Silas Songani

Personal information
- Full name: Silas Dylan Songani
- Date of birth: 28 June 1989 (age 36)
- Place of birth: Harare, Zimbabwe
- Height: 1.70 m (5 ft 7 in)
- Position: Right winger

Team information
- Current team: Vestri
- Number: 23

Senior career*
- Years: Team / Apps / (Gls)
- 2012–2014: Harare City
- 2014–2019: SønderjyskE / 53 / (8)
- 2016: → Sydvest 05 (loan) / 10 / (0)
- 2017: → Elverum (loan) / 13 / (2)
- 2018–2019: → Sydvest 05 (loan) / 22 / (12)
- 2019: Sydvest 05 / 10 / (1)
- 2020–2022: Platinum
- 2022–2025: Vestri / 72 / (7)

International career
- 2013–: Zimbabwe / 11 / (0)

= Silas Songani =

Zimbabwean footballer (born 1989)

Silas Dylan Songani (born 28 June 1989) is a Zimbabwean footballer who plays as midfielder for Vestri.

==Club career==
===Harare City===
Songani started his career with hometown club Harare City.

===SønderjyskE===
In January 2014, Songani moved to Danish club SønderjyskE. He made his league debut for the club on 21 February 2014 in a 4–0 away win over FC Vestsjælland. In this match, he also scored his first league goal for the club. It was the fourth and final of the match, and came in the 75th minute. He was replaced by Henrik Hansen five minutes later.

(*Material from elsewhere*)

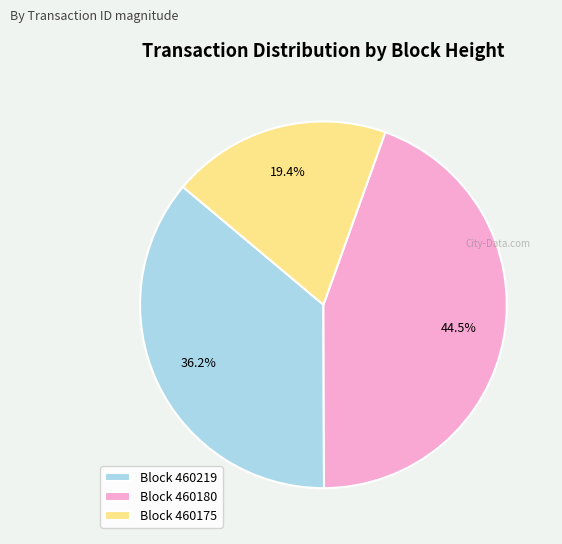

Is there a majority slice in this chart?

No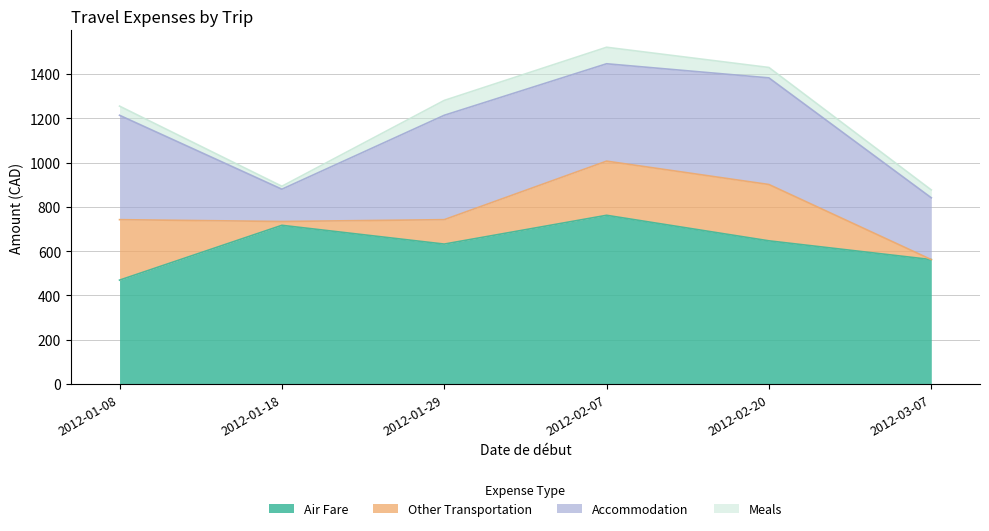

What is the sum of all Other Transportation values?

899.1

Songani left SønderjyskE at the end of the 2018/19 season.

====Loans====
In August 2016, Songani was sent out on loan to FC Sydvest 05.

In July 2017, Songani was loaned out again, this time to Norwegian club Elverum. His league debut for the club came on 30 July 2017 in a 4–3 home loss to Florø SK. He was replaced by Sivert Solli in the 78th minute. His first league goal for the club came on 17 September 2017 in a 2–2 away draw with Ranheim Fotball. His goal, scored in the 24th minute, opened the scoring on the day.

Songani was loaned out to FC Sydvest once again on 31 August 2018 until the end of the year. He returned to SønderjyskE, but was loaned out again to the same club. This was announced on 29 January 2019. On 15 August 2019, he signed a permanent contract with the club.

===Return to Zimbabwe===
In January 2020, Songani signed with Zimbabwean club FC Platinum.

=== Vestri ===
Songani joined Vestri in 2022. On 22 August 2025, he won the Icelandic Cup with Vestri.